start Text excerpt

# Directv Universal remote with R10 Help



## crwmlw (Nov 5, 2005)

Ok everyone I just swapped out my Old Hughes for an R10 Dvr, the problem is the blue Directv Universal Remote that I have does not have the code for the R10?? I tried all codes with no luck, i also did a code search but it wants you to hit sat then power until it shuts off! The problem is its a DVR so it doesnt shut off which means I cant tell if that code works.... Any ideas?


----------



## Edmund (Nov 8, 2002)

The code is SAT 1142.


----------



## crwmlw (Nov 5, 2005)

Ok thanks that code works but the DirectV Button wont acess the main menu but it does with the remote it came with and another Directv DVR but not the R10, Is it another key?


----------



## Edmund (Nov 8, 2002)

Yes, the menu key won't work on series 2 dtivos on the blue remote. You can make any other key a menu with advanced code 058.

1. press SAT
2. press and hold SETUP for two blinks
3. enter 9-9-4
4. tap SETUP for one blink
5. enter 0-5-8
6. pick a key, other then MENU.

Also map advanced code 150 to the GUIDE key, if you're going to use both the blue remote and R10 remote. The blue remote has series one commands where the R10 has series two commands, the Dtivo will get confused seeing both.


----------



## crwmlw (Nov 5, 2005)

I'll try that, one other thing please? I noticed if I hit the guide button it doesnt work either, it works as a channel back button. If I can get a button to work for the guide that be great? Can I program the actual guide button to work for series 2?


----------



## crwmlw (Nov 5, 2005)

Ok I just noticed the bottom half of your last message regarding the guide. Thanks. That was it. Before I read your post I realized the left arrow key was operating the menu so I assigned another key for the menu function but the left arrow key still functions as the menu key as well!!! How can I change the left arrow key back to a left arrow? Or cant I? Thank you so much gain. Hope you have a godd New YEar


----------



## Edmund (Nov 8, 2002)

You could always enter the menu be hitting the left cursor key, but if you truely mapped the menu command to the left cursor here's how to restore the key:

1. sat
2. press and hold SETUP for two blinks
3. enter 9-9-4
4. press the left cursor key
5. press the left cursor key again

The thing with left cursor key is, if you hit exit from the Now Playing List to go to live tv, hitting the left cursor key will take back to the NPL. Whereever you exit the menu, the left cursor bring you back there.


----------



## crwmlw (Nov 5, 2005)

Thanks so much, and Directv said no way that remote will work with that DVR. I really appreciate your help on this very much. Chuck


----------

end Text excerpt
start Supplied information

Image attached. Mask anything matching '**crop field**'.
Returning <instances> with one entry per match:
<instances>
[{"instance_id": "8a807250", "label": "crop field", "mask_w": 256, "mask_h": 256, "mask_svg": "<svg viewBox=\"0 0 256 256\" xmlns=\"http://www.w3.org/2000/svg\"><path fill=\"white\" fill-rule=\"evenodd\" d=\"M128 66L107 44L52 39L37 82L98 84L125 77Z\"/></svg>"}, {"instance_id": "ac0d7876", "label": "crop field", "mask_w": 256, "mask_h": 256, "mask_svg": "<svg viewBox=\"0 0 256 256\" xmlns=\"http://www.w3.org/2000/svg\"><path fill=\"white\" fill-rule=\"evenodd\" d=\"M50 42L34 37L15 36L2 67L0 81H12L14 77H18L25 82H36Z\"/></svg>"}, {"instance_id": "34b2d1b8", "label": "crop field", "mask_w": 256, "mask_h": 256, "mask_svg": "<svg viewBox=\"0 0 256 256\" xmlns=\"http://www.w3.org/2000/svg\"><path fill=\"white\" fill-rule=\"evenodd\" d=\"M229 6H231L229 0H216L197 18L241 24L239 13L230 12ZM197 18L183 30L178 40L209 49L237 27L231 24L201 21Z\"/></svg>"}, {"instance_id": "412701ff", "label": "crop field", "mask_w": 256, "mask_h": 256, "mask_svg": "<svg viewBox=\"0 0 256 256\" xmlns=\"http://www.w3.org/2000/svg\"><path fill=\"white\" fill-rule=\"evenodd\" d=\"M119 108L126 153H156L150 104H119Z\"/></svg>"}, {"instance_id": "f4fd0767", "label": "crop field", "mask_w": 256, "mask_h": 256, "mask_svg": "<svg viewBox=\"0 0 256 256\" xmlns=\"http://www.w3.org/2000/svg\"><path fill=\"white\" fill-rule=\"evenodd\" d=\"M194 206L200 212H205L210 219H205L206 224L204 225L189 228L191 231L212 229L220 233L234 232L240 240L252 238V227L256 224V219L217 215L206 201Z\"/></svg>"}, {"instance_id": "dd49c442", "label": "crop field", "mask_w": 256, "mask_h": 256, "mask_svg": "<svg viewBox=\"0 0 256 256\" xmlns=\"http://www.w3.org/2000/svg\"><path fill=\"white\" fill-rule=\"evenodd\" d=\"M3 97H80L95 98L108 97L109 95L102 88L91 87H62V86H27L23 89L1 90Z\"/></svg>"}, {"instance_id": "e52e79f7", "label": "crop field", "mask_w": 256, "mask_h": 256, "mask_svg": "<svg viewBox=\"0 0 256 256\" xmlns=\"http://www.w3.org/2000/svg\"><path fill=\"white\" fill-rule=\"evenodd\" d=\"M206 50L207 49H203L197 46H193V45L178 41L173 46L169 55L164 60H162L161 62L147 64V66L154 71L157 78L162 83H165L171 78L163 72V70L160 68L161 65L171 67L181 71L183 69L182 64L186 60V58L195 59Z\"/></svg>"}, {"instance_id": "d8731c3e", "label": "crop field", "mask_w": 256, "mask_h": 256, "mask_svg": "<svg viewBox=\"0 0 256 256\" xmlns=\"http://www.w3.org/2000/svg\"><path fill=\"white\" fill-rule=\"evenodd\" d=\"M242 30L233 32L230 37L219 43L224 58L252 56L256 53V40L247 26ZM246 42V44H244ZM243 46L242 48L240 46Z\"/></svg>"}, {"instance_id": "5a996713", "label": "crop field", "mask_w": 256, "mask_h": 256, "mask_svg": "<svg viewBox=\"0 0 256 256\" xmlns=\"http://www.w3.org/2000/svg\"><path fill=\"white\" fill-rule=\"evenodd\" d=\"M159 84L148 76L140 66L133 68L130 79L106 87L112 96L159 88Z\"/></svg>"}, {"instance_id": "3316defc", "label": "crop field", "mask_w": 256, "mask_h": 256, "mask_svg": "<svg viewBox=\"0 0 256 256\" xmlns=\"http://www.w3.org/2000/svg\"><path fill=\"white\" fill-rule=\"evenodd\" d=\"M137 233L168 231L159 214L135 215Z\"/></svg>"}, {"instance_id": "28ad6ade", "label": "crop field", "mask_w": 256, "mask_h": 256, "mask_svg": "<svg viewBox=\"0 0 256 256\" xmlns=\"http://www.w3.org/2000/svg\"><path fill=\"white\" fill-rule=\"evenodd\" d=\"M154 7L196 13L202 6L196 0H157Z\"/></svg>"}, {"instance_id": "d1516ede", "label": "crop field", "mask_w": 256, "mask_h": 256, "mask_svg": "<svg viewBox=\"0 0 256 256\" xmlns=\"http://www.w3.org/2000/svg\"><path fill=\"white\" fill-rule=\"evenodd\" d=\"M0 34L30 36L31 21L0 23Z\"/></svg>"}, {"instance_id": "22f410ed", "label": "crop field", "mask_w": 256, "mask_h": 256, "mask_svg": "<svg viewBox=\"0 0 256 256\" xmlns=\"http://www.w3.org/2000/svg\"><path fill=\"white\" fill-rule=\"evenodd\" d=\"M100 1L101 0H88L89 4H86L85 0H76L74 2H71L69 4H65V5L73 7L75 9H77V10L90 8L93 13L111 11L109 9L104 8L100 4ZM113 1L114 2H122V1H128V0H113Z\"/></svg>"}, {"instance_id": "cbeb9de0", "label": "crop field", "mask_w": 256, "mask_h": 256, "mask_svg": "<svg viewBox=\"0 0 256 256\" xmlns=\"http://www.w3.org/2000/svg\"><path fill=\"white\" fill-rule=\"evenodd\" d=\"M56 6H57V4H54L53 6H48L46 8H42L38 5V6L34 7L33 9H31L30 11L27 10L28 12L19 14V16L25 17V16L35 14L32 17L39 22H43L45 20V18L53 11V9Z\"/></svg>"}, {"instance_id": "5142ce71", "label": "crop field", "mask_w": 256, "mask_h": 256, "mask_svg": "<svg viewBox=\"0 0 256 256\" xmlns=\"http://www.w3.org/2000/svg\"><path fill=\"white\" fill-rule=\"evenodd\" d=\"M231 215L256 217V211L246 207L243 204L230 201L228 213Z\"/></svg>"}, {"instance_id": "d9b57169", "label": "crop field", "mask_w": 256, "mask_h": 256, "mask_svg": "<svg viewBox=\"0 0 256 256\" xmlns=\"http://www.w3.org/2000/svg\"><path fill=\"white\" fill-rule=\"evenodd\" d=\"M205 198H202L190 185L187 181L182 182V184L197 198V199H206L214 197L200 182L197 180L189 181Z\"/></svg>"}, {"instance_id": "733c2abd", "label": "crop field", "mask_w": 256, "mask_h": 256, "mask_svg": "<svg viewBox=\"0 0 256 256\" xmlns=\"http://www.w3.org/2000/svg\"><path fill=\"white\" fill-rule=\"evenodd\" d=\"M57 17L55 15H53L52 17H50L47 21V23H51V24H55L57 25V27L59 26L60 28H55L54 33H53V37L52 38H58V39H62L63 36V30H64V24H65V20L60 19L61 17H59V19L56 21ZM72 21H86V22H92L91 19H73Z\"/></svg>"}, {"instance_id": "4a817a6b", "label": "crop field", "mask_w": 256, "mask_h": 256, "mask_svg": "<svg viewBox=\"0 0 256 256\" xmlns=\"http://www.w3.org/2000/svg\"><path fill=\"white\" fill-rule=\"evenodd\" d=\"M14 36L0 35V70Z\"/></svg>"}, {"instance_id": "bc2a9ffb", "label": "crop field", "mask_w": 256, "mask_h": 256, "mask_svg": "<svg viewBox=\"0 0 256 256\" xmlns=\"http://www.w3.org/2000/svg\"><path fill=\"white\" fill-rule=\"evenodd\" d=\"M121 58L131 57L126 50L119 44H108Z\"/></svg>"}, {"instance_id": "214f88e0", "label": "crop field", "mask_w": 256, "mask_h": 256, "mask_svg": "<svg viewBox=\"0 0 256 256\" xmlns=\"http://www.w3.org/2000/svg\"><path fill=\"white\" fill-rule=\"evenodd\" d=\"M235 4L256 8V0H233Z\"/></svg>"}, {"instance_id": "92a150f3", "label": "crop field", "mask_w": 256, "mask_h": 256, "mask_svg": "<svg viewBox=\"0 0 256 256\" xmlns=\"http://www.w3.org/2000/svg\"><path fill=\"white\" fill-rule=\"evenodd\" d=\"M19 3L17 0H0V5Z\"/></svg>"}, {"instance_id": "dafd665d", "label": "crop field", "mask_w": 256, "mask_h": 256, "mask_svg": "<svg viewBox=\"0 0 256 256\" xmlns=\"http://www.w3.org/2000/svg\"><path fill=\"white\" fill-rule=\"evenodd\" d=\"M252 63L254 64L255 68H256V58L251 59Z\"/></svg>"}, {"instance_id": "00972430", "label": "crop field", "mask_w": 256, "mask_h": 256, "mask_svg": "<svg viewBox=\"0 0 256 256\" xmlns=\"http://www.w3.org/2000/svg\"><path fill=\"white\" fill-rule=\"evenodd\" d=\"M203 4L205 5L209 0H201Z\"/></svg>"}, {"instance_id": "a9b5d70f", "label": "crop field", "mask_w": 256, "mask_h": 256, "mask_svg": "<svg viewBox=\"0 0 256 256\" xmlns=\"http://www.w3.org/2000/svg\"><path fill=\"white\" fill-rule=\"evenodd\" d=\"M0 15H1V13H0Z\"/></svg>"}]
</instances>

end Supplied information

(Your goal)
Echo the passage of the remote-control thread from "# Directv Universal" to "works.... Any ideas?" word for word. Work from the forum thread alone; the rows are not needed here.

(Result)
# Directv Universal remote with R10 Help



## crwmlw (Nov 5, 2005)

Ok everyone I just swapped out my Old Hughes for an R10 Dvr, the problem is the blue Directv Universal Remote that I have does not have the code for the R10?? I tried all codes with no luck, i also did a code search but it wants you to hit sat then power until it shuts off! The problem is its a DVR so it doesnt shut off which means I cant tell if that code works.... Any ideas?